▸ **TASK GOAL**: For the data below, restate word for word only the lines from the line containing "G54D12*X112142Y120142D02*X131858D01*" through the line containing "Y177500D02*Y178500D01*", both ends included.

*** MATERIAL FOR THIS EXERCISE ***

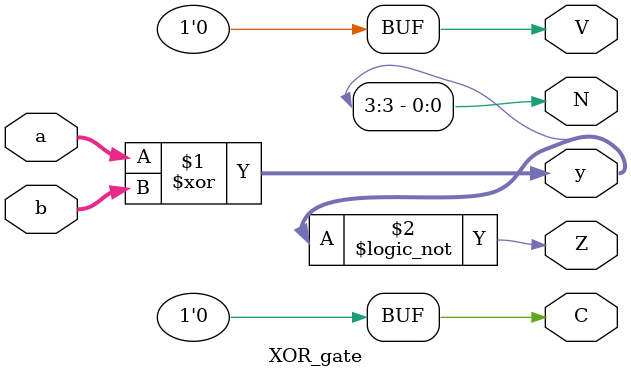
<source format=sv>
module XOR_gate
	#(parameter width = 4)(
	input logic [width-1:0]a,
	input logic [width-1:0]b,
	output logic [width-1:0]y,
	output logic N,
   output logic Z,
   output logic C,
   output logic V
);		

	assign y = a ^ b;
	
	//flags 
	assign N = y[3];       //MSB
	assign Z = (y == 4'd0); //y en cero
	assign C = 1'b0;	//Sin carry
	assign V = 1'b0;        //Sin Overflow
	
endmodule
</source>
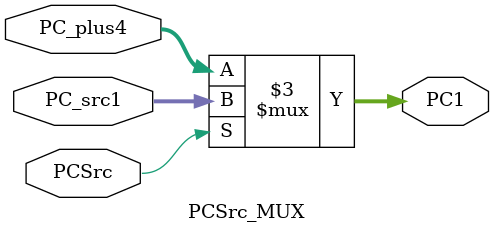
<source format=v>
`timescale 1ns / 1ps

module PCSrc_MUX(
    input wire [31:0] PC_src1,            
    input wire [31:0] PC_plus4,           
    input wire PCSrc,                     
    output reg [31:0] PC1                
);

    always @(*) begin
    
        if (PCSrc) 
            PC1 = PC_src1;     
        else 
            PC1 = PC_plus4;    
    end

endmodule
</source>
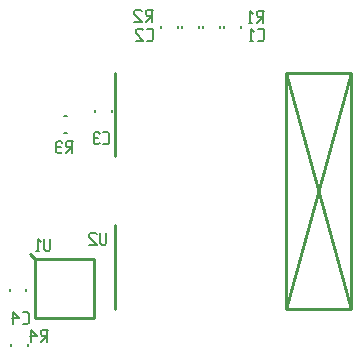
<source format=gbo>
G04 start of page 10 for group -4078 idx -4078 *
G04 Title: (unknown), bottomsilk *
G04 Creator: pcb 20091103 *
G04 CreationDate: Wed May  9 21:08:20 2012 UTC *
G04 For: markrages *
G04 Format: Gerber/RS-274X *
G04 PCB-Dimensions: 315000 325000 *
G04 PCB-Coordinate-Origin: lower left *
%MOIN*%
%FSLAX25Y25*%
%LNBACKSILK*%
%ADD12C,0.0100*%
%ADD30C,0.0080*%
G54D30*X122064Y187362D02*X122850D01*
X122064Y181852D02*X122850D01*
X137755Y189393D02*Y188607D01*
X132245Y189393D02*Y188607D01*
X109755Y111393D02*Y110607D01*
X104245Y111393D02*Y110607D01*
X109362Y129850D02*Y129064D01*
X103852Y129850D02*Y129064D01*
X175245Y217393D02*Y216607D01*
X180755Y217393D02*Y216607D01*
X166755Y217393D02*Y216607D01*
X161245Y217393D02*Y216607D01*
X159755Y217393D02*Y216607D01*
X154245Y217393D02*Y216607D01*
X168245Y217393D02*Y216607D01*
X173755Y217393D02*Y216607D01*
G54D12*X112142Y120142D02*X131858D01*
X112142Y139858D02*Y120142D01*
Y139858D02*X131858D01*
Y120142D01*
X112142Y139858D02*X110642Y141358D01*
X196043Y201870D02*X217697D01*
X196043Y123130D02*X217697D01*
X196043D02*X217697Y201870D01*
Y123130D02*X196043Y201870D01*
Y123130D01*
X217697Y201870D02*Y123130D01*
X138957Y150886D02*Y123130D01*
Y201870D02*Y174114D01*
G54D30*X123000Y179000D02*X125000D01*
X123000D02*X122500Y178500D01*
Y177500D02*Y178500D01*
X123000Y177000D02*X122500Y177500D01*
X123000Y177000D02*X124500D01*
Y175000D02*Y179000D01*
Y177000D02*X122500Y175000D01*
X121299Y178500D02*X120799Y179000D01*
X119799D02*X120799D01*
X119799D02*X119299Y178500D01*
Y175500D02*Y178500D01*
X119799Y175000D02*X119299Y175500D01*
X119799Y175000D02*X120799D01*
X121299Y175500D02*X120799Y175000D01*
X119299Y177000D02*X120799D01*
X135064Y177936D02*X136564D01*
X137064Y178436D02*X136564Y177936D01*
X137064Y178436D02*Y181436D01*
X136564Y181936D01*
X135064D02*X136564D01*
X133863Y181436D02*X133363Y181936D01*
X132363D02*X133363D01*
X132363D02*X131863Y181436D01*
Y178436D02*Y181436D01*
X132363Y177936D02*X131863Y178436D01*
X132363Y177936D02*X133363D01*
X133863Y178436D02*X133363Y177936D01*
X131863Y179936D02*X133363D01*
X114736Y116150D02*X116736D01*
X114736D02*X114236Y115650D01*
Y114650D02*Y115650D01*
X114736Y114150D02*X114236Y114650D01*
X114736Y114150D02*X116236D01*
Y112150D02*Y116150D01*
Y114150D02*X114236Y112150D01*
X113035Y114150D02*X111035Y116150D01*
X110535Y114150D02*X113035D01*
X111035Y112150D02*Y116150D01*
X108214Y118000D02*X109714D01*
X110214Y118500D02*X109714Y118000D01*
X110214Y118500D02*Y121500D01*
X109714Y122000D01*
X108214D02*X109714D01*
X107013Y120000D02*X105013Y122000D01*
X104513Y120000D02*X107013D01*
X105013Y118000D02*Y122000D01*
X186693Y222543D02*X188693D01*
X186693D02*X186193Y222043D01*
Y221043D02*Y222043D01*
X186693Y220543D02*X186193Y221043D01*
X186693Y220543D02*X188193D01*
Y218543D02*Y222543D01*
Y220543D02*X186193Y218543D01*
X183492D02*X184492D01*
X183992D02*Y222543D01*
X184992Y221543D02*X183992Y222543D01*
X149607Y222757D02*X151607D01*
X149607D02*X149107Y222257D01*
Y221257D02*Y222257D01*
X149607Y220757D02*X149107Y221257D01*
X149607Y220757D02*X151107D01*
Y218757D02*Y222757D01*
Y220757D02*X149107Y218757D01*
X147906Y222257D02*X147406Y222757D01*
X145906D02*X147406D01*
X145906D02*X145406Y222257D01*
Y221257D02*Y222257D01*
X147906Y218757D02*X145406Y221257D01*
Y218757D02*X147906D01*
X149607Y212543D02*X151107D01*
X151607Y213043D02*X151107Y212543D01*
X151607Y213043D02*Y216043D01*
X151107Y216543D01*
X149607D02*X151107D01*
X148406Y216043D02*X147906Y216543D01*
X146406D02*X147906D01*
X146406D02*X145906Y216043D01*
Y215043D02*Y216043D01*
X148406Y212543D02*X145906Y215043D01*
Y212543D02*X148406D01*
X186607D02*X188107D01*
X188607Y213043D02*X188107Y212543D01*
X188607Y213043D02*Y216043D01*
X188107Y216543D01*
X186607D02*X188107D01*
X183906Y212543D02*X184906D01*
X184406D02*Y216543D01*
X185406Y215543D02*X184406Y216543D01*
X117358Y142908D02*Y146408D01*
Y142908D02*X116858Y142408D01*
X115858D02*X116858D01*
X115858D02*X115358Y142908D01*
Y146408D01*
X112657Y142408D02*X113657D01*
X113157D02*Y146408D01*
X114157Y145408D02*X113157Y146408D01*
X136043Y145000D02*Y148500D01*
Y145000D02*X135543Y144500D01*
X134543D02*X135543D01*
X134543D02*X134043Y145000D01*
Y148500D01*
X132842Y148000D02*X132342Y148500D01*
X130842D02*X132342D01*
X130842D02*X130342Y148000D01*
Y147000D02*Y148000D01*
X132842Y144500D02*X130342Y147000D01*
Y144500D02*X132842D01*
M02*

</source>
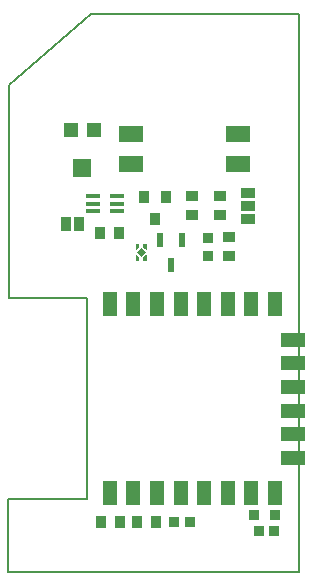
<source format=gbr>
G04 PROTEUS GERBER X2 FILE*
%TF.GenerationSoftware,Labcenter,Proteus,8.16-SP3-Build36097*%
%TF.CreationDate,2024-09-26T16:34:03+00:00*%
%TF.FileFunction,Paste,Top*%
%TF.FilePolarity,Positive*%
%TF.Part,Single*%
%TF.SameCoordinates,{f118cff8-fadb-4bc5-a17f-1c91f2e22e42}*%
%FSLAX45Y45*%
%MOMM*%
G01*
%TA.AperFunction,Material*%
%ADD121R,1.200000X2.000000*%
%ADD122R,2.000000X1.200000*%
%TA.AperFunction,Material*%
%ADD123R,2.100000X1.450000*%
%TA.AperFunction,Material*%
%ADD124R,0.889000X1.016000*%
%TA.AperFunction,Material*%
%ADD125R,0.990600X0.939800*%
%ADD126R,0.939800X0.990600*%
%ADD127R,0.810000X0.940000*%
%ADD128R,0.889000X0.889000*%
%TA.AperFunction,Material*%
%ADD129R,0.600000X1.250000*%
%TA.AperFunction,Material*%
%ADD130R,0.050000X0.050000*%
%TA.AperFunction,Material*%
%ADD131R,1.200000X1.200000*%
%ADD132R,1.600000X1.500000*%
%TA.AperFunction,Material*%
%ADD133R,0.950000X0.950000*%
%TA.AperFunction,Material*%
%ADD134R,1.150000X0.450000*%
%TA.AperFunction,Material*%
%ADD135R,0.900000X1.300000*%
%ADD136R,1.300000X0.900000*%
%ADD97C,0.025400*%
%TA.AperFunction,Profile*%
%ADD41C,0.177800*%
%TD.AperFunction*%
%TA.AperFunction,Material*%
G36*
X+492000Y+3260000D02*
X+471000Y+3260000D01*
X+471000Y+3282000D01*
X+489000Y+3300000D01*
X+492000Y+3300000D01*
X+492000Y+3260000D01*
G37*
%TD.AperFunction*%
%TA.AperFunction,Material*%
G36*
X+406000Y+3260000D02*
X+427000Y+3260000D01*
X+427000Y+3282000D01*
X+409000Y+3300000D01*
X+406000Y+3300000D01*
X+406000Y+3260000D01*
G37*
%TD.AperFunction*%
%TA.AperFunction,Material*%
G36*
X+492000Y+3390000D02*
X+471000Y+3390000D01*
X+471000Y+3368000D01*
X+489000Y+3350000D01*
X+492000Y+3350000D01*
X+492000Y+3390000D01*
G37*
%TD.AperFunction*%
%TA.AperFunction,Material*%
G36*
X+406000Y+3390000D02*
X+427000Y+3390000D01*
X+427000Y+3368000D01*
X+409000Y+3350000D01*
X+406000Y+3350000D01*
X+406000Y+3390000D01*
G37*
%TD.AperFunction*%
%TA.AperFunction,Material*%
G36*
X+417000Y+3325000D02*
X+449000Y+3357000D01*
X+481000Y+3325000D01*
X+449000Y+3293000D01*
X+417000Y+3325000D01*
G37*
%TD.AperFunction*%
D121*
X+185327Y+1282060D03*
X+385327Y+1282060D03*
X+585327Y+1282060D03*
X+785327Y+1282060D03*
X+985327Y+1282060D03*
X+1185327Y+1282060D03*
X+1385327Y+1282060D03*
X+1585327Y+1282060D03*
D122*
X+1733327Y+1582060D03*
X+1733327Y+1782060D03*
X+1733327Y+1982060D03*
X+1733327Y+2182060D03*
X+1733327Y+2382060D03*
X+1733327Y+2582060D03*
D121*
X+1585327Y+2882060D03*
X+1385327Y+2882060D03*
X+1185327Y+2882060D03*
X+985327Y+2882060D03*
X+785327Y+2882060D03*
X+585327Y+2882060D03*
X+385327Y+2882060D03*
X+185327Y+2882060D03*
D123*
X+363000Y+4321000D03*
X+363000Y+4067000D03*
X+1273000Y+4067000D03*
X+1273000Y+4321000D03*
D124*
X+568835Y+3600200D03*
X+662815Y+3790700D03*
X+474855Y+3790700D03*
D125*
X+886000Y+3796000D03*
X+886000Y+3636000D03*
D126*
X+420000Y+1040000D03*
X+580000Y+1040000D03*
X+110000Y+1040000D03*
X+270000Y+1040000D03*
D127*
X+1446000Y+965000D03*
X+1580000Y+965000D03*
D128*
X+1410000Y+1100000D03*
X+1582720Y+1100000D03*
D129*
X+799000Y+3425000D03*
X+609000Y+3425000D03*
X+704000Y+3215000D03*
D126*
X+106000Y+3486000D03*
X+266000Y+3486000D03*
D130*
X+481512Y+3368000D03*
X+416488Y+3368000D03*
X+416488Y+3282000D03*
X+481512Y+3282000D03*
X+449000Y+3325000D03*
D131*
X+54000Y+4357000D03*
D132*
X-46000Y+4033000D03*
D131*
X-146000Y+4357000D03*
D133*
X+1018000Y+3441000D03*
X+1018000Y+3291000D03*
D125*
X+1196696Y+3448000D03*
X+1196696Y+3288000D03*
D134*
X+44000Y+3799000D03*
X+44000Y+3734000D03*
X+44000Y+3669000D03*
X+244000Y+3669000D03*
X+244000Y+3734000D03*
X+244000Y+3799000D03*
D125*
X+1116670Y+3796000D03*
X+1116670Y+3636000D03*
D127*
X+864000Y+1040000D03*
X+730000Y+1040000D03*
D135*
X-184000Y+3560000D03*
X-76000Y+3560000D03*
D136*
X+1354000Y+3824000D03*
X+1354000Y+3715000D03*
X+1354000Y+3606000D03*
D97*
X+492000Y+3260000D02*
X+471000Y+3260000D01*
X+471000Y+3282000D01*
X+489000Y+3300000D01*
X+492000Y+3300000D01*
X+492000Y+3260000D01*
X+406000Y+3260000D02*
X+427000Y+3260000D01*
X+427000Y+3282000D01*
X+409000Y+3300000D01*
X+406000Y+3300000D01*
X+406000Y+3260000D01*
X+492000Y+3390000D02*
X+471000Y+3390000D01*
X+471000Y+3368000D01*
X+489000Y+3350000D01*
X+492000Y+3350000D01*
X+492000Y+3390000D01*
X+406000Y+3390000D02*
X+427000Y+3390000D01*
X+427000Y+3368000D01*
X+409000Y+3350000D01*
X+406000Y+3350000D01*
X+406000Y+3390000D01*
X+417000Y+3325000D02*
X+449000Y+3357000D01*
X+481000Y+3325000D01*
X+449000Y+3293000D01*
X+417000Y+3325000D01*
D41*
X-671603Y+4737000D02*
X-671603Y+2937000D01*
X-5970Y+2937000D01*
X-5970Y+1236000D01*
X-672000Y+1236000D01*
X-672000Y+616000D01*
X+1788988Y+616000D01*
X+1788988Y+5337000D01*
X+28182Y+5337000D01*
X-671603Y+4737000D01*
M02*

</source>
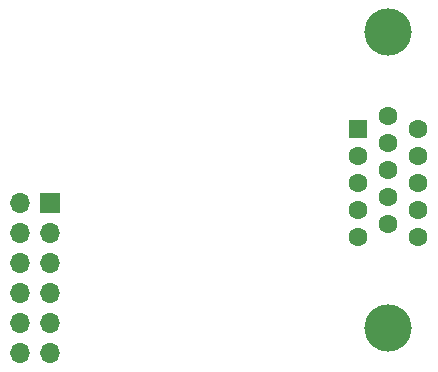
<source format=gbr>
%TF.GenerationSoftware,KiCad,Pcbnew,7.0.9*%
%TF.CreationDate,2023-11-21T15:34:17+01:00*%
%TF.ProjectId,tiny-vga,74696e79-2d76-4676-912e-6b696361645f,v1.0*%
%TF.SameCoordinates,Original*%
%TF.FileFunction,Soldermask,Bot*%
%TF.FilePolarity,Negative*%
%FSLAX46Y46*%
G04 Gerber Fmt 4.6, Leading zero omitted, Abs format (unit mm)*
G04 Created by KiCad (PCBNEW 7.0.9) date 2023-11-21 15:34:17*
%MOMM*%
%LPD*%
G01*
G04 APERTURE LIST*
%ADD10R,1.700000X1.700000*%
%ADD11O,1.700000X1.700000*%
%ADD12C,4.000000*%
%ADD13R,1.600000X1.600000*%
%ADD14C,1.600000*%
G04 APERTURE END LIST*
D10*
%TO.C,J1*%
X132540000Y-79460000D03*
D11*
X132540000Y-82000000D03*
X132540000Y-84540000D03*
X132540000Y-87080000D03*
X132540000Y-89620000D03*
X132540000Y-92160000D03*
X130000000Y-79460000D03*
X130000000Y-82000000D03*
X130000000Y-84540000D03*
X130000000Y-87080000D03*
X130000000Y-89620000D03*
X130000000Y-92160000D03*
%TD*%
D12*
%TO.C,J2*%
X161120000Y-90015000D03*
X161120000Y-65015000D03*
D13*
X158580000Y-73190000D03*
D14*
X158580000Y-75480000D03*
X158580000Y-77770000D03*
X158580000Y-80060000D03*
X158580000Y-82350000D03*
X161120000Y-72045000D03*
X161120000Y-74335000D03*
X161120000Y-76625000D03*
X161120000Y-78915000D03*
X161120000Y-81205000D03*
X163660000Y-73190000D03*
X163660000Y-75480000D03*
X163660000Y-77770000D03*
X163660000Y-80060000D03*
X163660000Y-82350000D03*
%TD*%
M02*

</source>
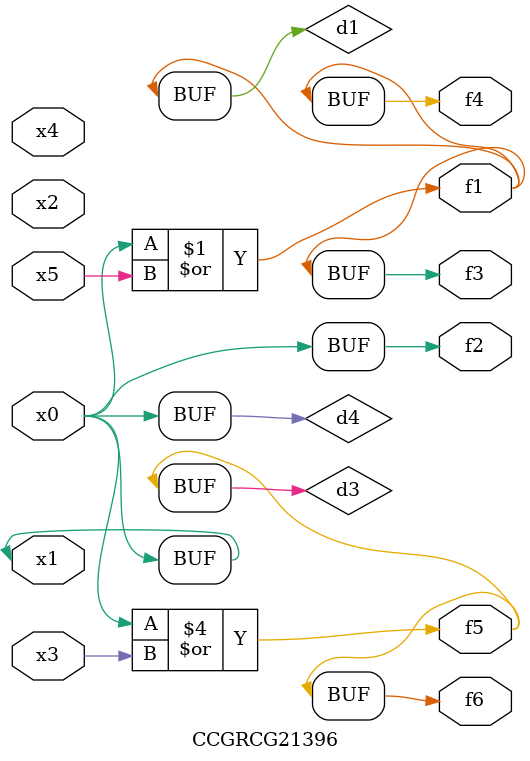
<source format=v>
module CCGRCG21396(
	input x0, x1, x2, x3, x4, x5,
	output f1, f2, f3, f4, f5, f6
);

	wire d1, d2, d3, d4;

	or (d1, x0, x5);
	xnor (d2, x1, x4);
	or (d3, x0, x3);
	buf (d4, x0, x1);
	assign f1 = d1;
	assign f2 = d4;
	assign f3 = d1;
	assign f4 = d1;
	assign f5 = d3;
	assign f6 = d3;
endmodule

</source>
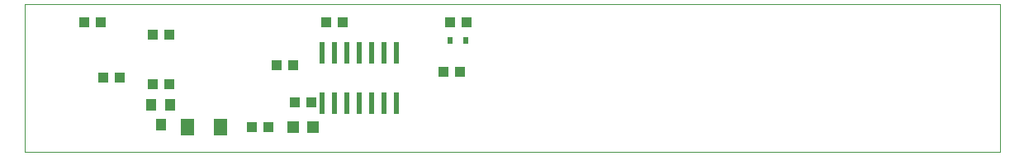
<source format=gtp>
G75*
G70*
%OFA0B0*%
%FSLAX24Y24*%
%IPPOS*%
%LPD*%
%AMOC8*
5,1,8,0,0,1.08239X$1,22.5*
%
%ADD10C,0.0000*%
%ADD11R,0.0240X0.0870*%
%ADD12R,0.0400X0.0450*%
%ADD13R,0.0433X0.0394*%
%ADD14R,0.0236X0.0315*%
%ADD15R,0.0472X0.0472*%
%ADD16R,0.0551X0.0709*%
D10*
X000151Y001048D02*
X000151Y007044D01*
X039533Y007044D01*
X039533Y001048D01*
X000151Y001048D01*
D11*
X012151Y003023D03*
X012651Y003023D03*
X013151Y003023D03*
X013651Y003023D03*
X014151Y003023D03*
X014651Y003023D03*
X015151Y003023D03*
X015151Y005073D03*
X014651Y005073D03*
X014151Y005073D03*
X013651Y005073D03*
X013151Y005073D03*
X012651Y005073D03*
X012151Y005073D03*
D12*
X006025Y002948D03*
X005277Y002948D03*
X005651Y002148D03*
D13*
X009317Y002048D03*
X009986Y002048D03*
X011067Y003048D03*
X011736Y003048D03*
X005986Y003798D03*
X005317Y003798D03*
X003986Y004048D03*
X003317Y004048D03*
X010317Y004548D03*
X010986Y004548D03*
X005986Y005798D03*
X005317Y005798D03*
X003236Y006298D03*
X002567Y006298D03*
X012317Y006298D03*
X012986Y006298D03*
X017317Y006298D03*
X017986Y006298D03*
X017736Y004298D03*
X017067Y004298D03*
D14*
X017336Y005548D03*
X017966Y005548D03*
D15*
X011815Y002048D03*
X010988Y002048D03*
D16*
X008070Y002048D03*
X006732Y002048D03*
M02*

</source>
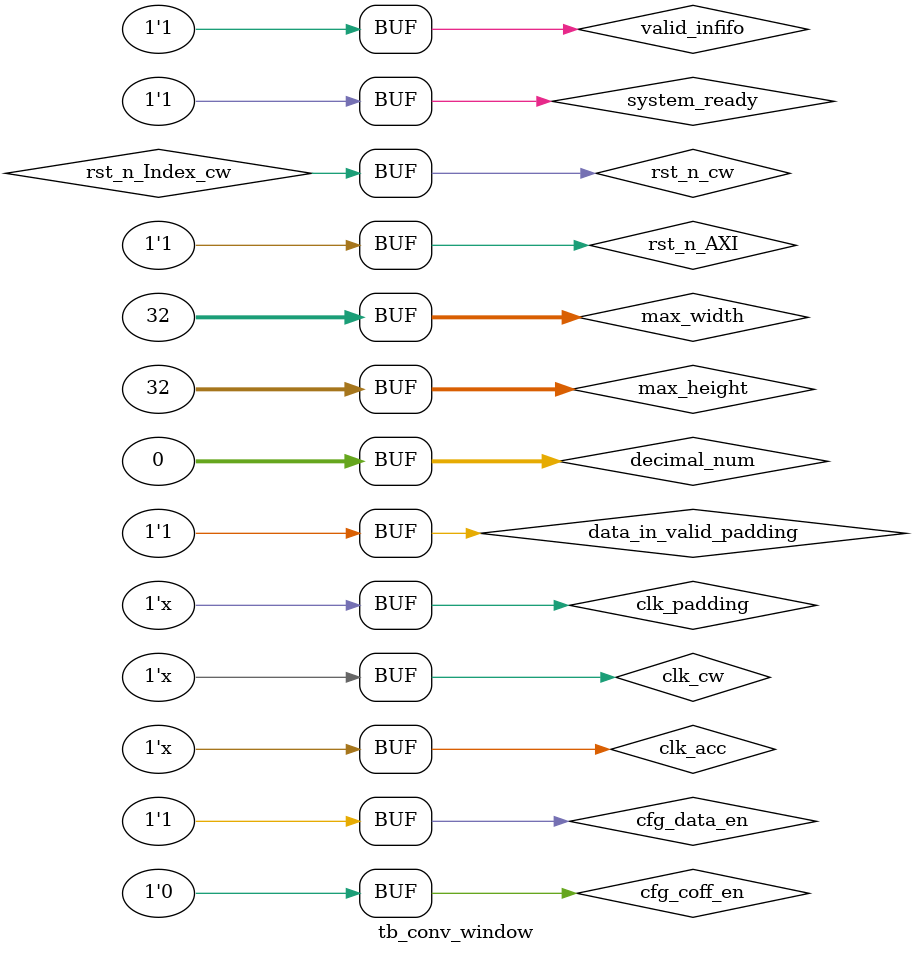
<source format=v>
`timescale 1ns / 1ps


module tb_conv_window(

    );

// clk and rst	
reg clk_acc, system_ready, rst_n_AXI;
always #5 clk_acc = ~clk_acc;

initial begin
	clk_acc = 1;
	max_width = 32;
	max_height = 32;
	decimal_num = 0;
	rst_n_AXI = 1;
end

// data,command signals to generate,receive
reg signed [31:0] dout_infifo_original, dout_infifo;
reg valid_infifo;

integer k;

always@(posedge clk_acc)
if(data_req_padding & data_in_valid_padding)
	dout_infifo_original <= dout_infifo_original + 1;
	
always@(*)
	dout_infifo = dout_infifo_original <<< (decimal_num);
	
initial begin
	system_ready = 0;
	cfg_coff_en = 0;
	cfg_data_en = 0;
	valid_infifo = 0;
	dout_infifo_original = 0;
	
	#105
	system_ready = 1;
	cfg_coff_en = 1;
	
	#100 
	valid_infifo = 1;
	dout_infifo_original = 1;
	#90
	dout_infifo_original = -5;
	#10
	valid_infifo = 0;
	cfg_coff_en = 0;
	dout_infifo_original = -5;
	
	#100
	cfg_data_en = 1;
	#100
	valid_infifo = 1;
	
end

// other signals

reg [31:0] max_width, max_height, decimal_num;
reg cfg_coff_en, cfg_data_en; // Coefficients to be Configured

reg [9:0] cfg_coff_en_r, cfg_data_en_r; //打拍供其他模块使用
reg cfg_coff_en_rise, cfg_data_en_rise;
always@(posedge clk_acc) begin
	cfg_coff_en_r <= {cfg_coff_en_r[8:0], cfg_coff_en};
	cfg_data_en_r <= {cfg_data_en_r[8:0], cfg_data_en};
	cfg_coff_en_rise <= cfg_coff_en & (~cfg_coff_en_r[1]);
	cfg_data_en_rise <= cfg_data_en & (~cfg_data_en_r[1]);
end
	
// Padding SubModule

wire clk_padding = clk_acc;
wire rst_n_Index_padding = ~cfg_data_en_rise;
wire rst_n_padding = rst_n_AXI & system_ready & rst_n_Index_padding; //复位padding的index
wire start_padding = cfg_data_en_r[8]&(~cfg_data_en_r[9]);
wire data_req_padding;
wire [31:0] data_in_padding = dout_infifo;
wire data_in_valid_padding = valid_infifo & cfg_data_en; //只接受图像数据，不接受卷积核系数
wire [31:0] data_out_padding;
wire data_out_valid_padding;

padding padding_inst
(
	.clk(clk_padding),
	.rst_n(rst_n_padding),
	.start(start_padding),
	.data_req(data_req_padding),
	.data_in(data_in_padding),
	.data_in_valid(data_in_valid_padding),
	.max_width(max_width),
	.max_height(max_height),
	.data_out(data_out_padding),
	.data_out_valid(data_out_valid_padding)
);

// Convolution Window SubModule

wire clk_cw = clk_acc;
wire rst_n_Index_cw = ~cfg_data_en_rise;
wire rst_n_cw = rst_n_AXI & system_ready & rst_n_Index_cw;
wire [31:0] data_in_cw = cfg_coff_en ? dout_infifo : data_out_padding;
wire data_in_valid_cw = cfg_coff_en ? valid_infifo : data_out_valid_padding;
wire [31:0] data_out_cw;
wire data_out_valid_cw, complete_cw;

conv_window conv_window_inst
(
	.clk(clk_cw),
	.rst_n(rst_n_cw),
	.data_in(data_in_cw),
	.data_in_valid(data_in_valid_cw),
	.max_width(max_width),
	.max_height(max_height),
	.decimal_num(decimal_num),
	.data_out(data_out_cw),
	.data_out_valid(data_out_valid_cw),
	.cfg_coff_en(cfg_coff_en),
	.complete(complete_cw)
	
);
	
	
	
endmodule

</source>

*** End of MATERIAL FOR THIS EXERCISE ***

▸ **EXERCISE ANSWER**:
G54D12*X112142Y120142D02*X131858D01*
X112142Y139858D02*Y120142D01*
Y139858D02*X131858D01*
Y120142D01*
X112142Y139858D02*X110642Y141358D01*
X196043Y201870D02*X217697D01*
X196043Y123130D02*X217697D01*
X196043D02*X217697Y201870D01*
Y123130D02*X196043Y201870D01*
Y123130D01*
X217697Y201870D02*Y123130D01*
X138957Y150886D02*Y123130D01*
Y201870D02*Y174114D01*
G54D30*X123000Y179000D02*X125000D01*
X123000D02*X122500Y178500D01*
Y177500D02*Y178500D01*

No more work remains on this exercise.